S'il y a de l'éducation à faire actuellement, c'est davantage d'expliquer aux gens de cesser de faire du tourisme à Bromont...
2 commentaires:
Saviez-vous que le mot d’ordre actuellement pour les services éducatifs et les conseillers pédagogiques, c’est de communiquer seulement avec les enseignants volontaires ? Je n’ai aucune idée pourquoi. La liste des volontaires n’est même pas diffusée, je dois faire des demandes à la pièce, selon les profs que j’aimerais consulter...
J’invite tous les enseignants intéressés à communiquer avec leurs conseillers pédagogiques, cela nous facilitera la tâche. Le but n’est pas de proposer des solutions TOP-DOWN.
Ma plus grande préoccupation actuellement, c’est de trouver des solutions pour les élèves en plus grandes difficultés et je n’ai aucune idée de ce qui se fait dans les écoles actuellement, faute de communication.
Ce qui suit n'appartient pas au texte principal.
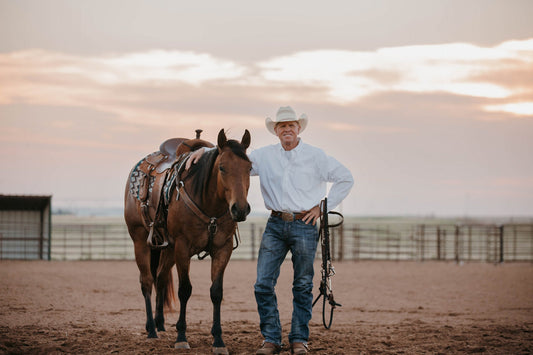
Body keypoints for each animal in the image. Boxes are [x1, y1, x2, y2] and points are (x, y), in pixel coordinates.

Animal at [123, 129, 250, 354]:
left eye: (250, 168)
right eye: (222, 167)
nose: (240, 209)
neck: (209, 204)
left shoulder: (222, 249)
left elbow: (216, 292)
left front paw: (218, 340)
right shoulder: (183, 248)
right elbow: (184, 290)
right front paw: (181, 337)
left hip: (168, 249)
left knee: (161, 278)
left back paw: (160, 324)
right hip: (140, 240)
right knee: (147, 281)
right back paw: (151, 330)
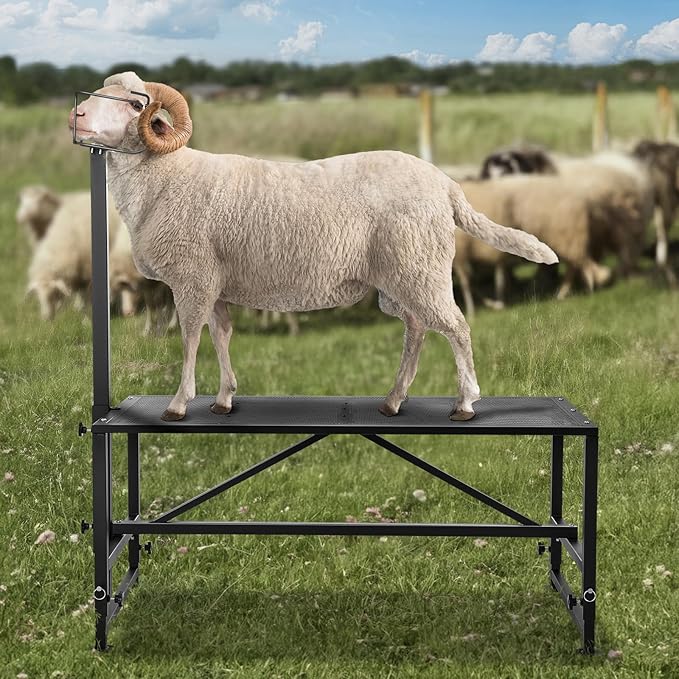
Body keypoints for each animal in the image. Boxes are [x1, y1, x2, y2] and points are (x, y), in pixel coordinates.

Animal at [27, 191, 121, 320]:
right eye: (38, 297)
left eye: (53, 294)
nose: (46, 318)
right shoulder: (77, 272)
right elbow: (79, 293)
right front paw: (79, 308)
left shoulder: (87, 271)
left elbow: (87, 294)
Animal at [70, 71, 557, 422]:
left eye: (137, 104)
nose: (76, 114)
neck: (165, 176)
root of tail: (445, 184)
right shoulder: (215, 281)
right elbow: (221, 334)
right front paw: (224, 398)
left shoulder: (193, 277)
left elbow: (191, 338)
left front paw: (178, 403)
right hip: (401, 277)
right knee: (417, 328)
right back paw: (393, 400)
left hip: (421, 267)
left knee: (456, 327)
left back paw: (465, 403)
Je pense également aux élèves d’anglais intensif qui venaient tout juste de commencer leur programme de math/français et aux élèves de 5e secondaire qui trouveront leur entrée au collégial ou au secondaire encore plus difficile s’ils ne lisent ou n’écrivent plus pendant toutes ces semaines... Je m’inquiète aussi de la grande iniquité qui existe déjà entre le réseau privé/public, entre l’offre possible entre les différents milieux (favorisés-défavorisés) et le suivi plus grand déjà offert par certains enseignants...
Ce sont les directions d’établissement qui sont les chefs d’orchestre des actions concrètes à court terme à poser auprès des élèves. L’important en premier lieu, c’est de s’assurer qu’ils soient en sécurité. Pour la suite, il ne faut pas trop espérer un retour en classe et penser qu’un grand nombre d’élèves pourront consolider leurs apprentissages. Il faut toutefois commencer à réfléchir ENSEMBLE à la suite... N’attendons après le MEES, il ne pourra pas le faire à notre place!!!
Je reviendrai sur l'idée d'attendre ou pas après le MEES dans un prochain texte. Mais regardez la saga des effets scolaires. Le ministre a imposé aux directions d'école une directive absurde, dénoncée par bien des intervenants du milieu, a laissé suffisamment de temps passer, au point qu'elles ont écrit aux parents et organisé des opérations «ramassage» pour finalement se faire donner un contre-ordre à la dernière minute. Résultat: les parents sont eu furie. Ce sont toujours les profs et les directions qui ramassent les pots cassés.